Once the line containing "LIEFERUNG & ZAHLUNG" is found in the records below, return it and each following line exactly, up to and including the line containing "muerto en Montenegro por", and nothing else.

-------- Exercise input --------

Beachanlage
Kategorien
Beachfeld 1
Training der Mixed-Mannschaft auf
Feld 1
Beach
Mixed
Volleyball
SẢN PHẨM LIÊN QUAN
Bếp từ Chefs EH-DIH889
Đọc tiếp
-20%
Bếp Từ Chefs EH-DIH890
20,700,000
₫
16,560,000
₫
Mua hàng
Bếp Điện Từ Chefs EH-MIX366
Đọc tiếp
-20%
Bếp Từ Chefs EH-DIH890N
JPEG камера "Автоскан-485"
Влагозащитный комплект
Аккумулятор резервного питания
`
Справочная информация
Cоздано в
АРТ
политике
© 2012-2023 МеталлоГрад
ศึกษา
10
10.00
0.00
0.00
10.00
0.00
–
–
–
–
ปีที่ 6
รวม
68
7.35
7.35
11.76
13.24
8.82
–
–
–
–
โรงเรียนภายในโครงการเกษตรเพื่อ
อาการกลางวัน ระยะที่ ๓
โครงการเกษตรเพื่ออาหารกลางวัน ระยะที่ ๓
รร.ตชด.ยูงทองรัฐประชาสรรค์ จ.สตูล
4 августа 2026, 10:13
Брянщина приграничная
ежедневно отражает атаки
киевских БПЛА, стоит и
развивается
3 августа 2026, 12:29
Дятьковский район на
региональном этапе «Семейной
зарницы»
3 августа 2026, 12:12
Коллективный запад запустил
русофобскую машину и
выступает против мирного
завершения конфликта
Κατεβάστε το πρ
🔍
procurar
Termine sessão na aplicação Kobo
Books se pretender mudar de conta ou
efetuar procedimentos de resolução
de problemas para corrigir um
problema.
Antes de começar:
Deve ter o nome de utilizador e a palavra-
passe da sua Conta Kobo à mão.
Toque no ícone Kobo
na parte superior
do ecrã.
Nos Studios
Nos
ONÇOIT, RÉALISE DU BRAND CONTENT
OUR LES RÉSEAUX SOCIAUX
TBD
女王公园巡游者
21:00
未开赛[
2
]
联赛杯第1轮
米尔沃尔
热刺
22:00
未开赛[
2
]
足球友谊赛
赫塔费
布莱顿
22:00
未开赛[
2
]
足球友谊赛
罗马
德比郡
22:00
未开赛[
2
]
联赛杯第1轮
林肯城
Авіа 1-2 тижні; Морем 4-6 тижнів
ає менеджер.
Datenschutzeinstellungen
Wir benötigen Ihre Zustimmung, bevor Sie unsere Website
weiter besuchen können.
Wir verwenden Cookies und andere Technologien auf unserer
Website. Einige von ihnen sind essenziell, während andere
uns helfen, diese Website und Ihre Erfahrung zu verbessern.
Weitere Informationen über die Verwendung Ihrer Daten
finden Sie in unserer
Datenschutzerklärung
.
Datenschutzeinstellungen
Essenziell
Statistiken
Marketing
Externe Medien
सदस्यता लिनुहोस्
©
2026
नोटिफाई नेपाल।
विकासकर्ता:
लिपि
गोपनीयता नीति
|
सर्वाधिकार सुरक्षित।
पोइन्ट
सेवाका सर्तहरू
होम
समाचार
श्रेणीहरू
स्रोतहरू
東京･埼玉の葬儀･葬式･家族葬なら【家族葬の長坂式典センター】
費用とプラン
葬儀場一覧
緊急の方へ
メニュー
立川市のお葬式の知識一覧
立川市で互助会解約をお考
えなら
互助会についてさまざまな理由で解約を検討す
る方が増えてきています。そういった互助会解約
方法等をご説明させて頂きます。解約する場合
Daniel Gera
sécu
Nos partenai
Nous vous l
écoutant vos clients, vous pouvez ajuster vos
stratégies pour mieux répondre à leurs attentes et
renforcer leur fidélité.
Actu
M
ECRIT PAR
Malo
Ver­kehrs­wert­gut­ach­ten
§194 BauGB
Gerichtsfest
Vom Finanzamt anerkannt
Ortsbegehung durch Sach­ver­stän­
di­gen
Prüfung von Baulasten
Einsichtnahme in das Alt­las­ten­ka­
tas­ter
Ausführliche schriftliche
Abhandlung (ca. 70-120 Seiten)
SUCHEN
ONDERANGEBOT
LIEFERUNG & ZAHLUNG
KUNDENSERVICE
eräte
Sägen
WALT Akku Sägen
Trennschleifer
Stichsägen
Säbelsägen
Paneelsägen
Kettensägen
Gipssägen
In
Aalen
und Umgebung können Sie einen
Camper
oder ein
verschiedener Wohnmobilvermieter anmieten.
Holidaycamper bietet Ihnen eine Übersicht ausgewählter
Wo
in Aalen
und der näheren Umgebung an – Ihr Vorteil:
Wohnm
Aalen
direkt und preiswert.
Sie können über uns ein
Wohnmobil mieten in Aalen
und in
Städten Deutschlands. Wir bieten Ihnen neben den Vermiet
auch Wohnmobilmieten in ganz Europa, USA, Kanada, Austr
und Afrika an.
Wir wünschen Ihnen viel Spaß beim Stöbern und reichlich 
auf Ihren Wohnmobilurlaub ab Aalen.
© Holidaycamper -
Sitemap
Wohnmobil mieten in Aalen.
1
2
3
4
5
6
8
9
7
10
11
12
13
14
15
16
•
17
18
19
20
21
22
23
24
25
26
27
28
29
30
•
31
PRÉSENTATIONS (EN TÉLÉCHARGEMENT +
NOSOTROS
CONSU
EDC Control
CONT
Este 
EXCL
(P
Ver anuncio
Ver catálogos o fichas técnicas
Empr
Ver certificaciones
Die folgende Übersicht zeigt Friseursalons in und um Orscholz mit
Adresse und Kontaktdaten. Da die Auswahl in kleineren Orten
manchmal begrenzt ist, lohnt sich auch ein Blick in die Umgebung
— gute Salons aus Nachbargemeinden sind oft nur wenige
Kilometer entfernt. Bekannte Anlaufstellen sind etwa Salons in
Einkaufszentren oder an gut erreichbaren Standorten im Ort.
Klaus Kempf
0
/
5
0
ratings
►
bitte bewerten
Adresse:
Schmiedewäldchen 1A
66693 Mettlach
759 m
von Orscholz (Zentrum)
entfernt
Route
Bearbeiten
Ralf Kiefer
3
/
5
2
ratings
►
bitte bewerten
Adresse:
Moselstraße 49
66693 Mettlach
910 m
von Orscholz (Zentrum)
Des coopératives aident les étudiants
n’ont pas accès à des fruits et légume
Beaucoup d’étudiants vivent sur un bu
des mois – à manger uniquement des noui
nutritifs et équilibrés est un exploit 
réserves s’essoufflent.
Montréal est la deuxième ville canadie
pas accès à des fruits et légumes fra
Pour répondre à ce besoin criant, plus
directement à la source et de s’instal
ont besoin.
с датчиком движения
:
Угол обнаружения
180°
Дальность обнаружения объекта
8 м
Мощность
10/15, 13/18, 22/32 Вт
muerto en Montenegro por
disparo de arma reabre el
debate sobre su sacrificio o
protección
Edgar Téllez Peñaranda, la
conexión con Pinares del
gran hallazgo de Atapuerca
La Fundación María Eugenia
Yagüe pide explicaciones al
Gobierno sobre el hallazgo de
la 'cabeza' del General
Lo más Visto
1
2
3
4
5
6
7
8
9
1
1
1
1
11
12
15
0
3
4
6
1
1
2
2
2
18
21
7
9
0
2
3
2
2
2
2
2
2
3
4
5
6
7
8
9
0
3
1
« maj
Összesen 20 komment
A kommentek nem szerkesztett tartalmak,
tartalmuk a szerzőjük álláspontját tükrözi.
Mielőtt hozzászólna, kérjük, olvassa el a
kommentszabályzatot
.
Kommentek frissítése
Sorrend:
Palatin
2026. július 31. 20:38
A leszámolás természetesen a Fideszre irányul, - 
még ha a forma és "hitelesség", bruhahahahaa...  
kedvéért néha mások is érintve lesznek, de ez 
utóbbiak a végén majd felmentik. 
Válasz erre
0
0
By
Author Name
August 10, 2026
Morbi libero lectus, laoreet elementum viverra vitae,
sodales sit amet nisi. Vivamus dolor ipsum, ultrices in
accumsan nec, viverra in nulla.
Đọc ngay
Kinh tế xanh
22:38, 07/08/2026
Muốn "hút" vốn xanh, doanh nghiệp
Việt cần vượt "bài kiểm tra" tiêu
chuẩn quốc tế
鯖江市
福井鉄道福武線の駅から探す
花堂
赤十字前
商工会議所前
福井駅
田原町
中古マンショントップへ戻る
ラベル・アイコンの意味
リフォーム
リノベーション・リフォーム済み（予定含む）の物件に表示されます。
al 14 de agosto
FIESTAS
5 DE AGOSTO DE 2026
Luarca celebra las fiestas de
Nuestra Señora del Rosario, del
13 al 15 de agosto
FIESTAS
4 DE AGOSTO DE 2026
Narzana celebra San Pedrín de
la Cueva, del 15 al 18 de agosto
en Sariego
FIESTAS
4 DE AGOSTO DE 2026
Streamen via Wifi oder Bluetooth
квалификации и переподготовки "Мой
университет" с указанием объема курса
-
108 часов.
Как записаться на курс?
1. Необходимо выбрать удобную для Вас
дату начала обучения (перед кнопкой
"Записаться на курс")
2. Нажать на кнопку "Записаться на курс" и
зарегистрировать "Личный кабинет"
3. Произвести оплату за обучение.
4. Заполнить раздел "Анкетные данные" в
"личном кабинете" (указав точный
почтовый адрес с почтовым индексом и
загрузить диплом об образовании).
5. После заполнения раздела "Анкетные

--------

- Response for this exercise -
LIEFERUNG & ZAHLUNG
KUNDENSERVICE
eräte
Sägen
WALT Akku Sägen
Trennschleifer
Stichsägen
Säbelsägen
Paneelsägen
Kettensägen
Gipssägen
In
Aalen
und Umgebung können Sie einen
Camper
oder ein
verschiedener Wohnmobilvermieter anmieten.
Holidaycamper bietet Ihnen eine Übersicht ausgewählter
Wo
in Aalen
und der näheren Umgebung an – Ihr Vorteil:
Wohnm
Aalen
direkt und preiswert.
Sie können über uns ein
Wohnmobil mieten in Aalen
und in
Städten Deutschlands. Wir bieten Ihnen neben den Vermiet
auch Wohnmobilmieten in ganz Europa, USA, Kanada, Austr
und Afrika an.
Wir wünschen Ihnen viel Spaß beim Stöbern und reichlich 
auf Ihren Wohnmobilurlaub ab Aalen.
© Holidaycamper -
Sitemap
Wohnmobil mieten in Aalen.
1
2
3
4
5
6
8
9
7
10
11
12
13
14
15
16
•
17
18
19
20
21
22
23
24
25
26
27
28
29
30
•
31
PRÉSENTATIONS (EN TÉLÉCHARGEMENT +
NOSOTROS
CONSU
EDC Control
CONT
Este 
EXCL
(P
Ver anuncio
Ver catálogos o fichas técnicas
Empr
Ver certificaciones
Die folgende Übersicht zeigt Friseursalons in und um Orscholz mit
Adresse und Kontaktdaten. Da die Auswahl in kleineren Orten
manchmal begrenzt ist, lohnt sich auch ein Blick in die Umgebung
— gute Salons aus Nachbargemeinden sind oft nur wenige
Kilometer entfernt. Bekannte Anlaufstellen sind etwa Salons in
Einkaufszentren oder an gut erreichbaren Standorten im Ort.
Klaus Kempf
0
/
5
0
ratings
►
bitte bewerten
Adresse:
Schmiedewäldchen 1A
66693 Mettlach
759 m
von Orscholz (Zentrum)
entfernt
Route
Bearbeiten
Ralf Kiefer
3
/
5
2
ratings
►
bitte bewerten
Adresse:
Moselstraße 49
66693 Mettlach
910 m
von Orscholz (Zentrum)
Des coopératives aident les étudiants
n’ont pas accès à des fruits et légume
Beaucoup d’étudiants vivent sur un bu
des mois – à manger uniquement des noui
nutritifs et équilibrés est un exploit 
réserves s’essoufflent.
Montréal est la deuxième ville canadie
pas accès à des fruits et légumes fra
Pour répondre à ce besoin criant, plus
directement à la source et de s’instal
ont besoin.
с датчиком движения
:
Угол обнаружения
180°
Дальность обнаружения объекта
8 м
Мощность
10/15, 13/18, 22/32 Вт
muerto en Montenegro por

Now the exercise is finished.